Assignment —
Omit all pictures and transcribe only the lines in the entries below that run from the line with "thumb tip: (68, 111)" through the line with "thumb tip: (811, 983)".
Given data Block Start
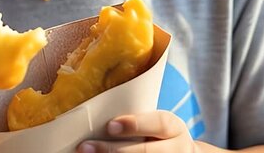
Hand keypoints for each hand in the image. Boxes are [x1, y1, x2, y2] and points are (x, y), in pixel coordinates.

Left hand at [77, 110, 197, 152]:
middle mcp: (178, 149)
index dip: (135, 124)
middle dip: (114, 150)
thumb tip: (94, 115)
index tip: (110, 126)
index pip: (159, 123)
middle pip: (147, 152)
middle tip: (85, 147)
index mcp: (174, 128)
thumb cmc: (155, 133)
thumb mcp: (154, 122)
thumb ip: (135, 119)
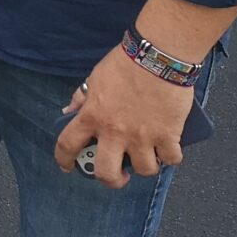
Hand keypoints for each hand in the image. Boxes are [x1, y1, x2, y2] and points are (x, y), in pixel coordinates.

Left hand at [56, 42, 194, 186]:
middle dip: (110, 180)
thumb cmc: (125, 64)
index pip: (68, 145)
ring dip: (145, 167)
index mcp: (92, 116)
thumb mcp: (94, 78)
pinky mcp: (168, 135)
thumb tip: (68, 111)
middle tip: (117, 174)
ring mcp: (142, 136)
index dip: (64, 159)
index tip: (68, 167)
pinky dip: (171, 157)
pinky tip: (168, 150)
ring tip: (147, 156)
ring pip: (144, 170)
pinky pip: (171, 159)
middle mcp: (115, 131)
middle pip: (105, 172)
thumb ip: (81, 97)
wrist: (158, 57)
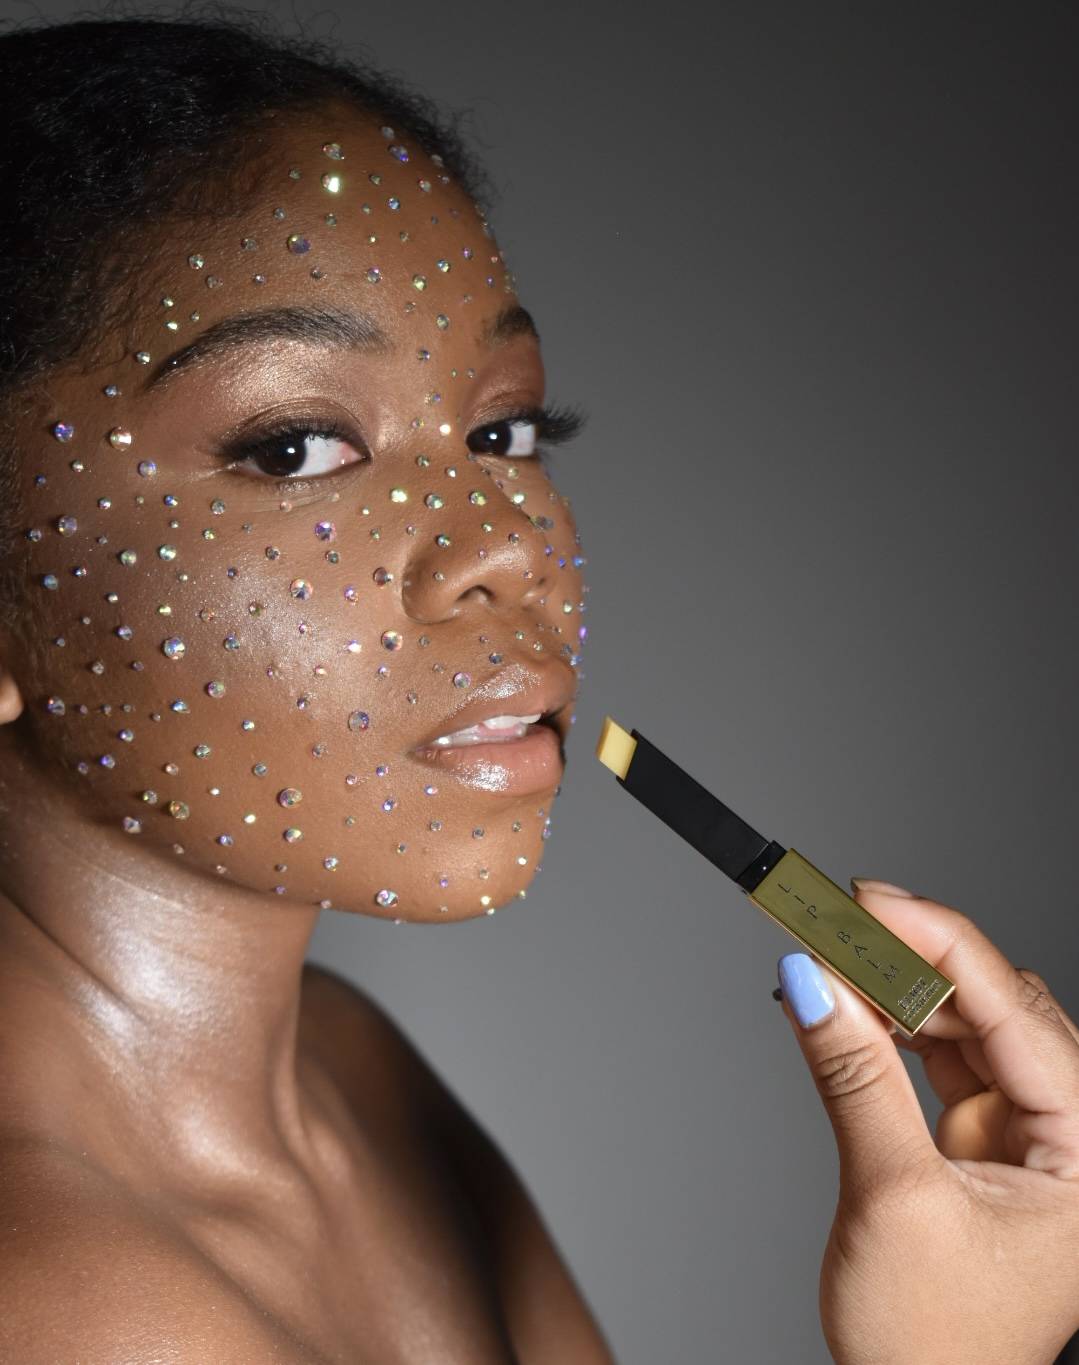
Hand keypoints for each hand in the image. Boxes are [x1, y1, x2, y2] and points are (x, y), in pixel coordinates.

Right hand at [774, 879, 1078, 1364]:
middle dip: (910, 956)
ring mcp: (1026, 1134)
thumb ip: (854, 1077)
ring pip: (965, 1022)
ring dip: (894, 986)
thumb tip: (811, 983)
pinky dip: (888, 1024)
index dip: (937, 940)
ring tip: (827, 950)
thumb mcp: (892, 1198)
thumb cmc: (932, 1344)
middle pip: (993, 1004)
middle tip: (833, 916)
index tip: (867, 898)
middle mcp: (1070, 1134)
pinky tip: (844, 1000)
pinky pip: (938, 1056)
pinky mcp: (980, 1138)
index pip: (1016, 1010)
Given data Block End
Reply —
thumb tip: (68, 111)
middle tip: (117, 174)
ring mcp: (142, 136)
index dip: (64, 159)
index tip: (68, 167)
pinky dip: (171, 157)
pinky tip: (168, 150)
ring tip: (147, 156)
ring pip: (144, 170)
pinky pip: (171, 159)
middle mcp: (115, 131)
middle pip: (105, 172)
thumb ip: (81, 97)
wrist: (158, 57)
Hand keypoints for each hand in the image. Boxes are [x1, y1, x2, y2] and points are (x, y), in pixel coordinates.

Right hand at [774, 879, 1078, 1364]:
middle dip: (910, 956)
ring mcp: (1026, 1134)
thumb ip: (854, 1077)
ring pip: (965, 1022)
ring dip: (894, 986)
thumb tip: (811, 983)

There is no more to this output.